# TASK SET
1: Reproduce a part of the passage on dependency versioning, beginning at the words "Any library worth" and ending after the words "and unproven implementations.".
2: Rewrite the listing from its first line through the line containing "Отличается длительным сроком хранения.", replacing "луковицы" with "головки" and leaving everything else unchanged. Give only those lines.

Any library worth using should be following the basics of semver minor and patch versions (the merits and finer points of major versioning are still something worth debating). readable-stream gives you proper patch-level versioning so if you pin to "~1.0.0" you'll get the latest Node 0.10 Streams2 implementation, including any fixes and minor non-breaking improvements. The patch-level version of 1.0.x and 1.1.x should mirror the patch-level versions of Node core releases as we proceed.

When you're ready to start using Streams3 you can pin to "~1.1.0", but you should hold off until much closer to Node 0.12, if not after its formal release.

Small core FTW!

Being able to control precisely the versions of dependencies your code uses reduces the scope for bugs introduced by version incompatibilities or new and unproven implementations.

When we rely on a bulky standard-library to build our libraries and applications, we're relying on a shifting sand that we have little control over. This is particularly a problem for open source libraries whose users have legitimate (and sometimes not-so-legitimate) reasons for using versions that you'd rather not have to support.

Text data extracted from pages
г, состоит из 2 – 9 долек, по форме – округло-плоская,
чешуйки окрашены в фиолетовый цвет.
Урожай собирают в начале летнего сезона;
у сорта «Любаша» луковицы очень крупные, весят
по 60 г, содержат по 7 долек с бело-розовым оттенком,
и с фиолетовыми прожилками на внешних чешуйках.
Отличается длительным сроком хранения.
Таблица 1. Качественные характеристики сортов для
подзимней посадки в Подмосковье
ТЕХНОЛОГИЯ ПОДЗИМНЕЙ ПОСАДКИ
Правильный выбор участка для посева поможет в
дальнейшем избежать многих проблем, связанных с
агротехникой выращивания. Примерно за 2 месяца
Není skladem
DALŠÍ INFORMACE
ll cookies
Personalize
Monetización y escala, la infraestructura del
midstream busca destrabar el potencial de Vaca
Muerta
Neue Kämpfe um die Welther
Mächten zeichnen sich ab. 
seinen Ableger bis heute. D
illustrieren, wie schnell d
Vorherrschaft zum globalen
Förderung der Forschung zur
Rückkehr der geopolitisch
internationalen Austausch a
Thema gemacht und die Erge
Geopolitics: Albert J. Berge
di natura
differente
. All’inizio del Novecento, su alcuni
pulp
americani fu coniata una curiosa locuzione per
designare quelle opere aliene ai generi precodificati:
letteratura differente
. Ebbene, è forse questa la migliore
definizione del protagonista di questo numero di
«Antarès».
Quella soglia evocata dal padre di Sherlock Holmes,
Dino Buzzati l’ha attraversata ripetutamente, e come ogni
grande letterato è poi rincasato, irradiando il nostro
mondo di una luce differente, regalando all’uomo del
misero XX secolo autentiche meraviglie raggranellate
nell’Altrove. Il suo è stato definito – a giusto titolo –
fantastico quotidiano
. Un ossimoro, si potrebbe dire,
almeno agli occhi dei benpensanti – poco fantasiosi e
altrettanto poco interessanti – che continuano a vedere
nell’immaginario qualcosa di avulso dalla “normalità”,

# TASK-BY-TASK OUTPUTS
1:
Any library worth using should be following the basics of semver minor and patch versions (the merits and finer points of major versioning are still something worth debating). readable-stream gives you proper patch-level versioning so if you pin to "~1.0.0" you'll get the latest Node 0.10 Streams2 implementation, including any fixes and minor non-breaking improvements. The patch-level version of 1.0.x and 1.1.x should mirror the patch-level versions of Node core releases as we proceed.

When you're ready to start using Streams3 you can pin to "~1.1.0", but you should hold off until much closer to Node 0.12, if not after its formal release.

Small core FTW!

Being able to control precisely the versions of dependencies your code uses reduces the scope for bugs introduced by version incompatibilities or new and unproven implementations.

2:
г, состоит из 2 – 9 долек, по форме – округло-плоская,
чешуйки окрашены в фиолетовый цвет.
Урожай собирают в начале летнего сезона;
у сорта «Любаша» головки очень крупные, весят
по 60 г, содержат по 7 долек с бело-розовым оттенком,
и с фиолетовыми прожилками на внешних чешуйках.
Отличается длительным сроком хранения.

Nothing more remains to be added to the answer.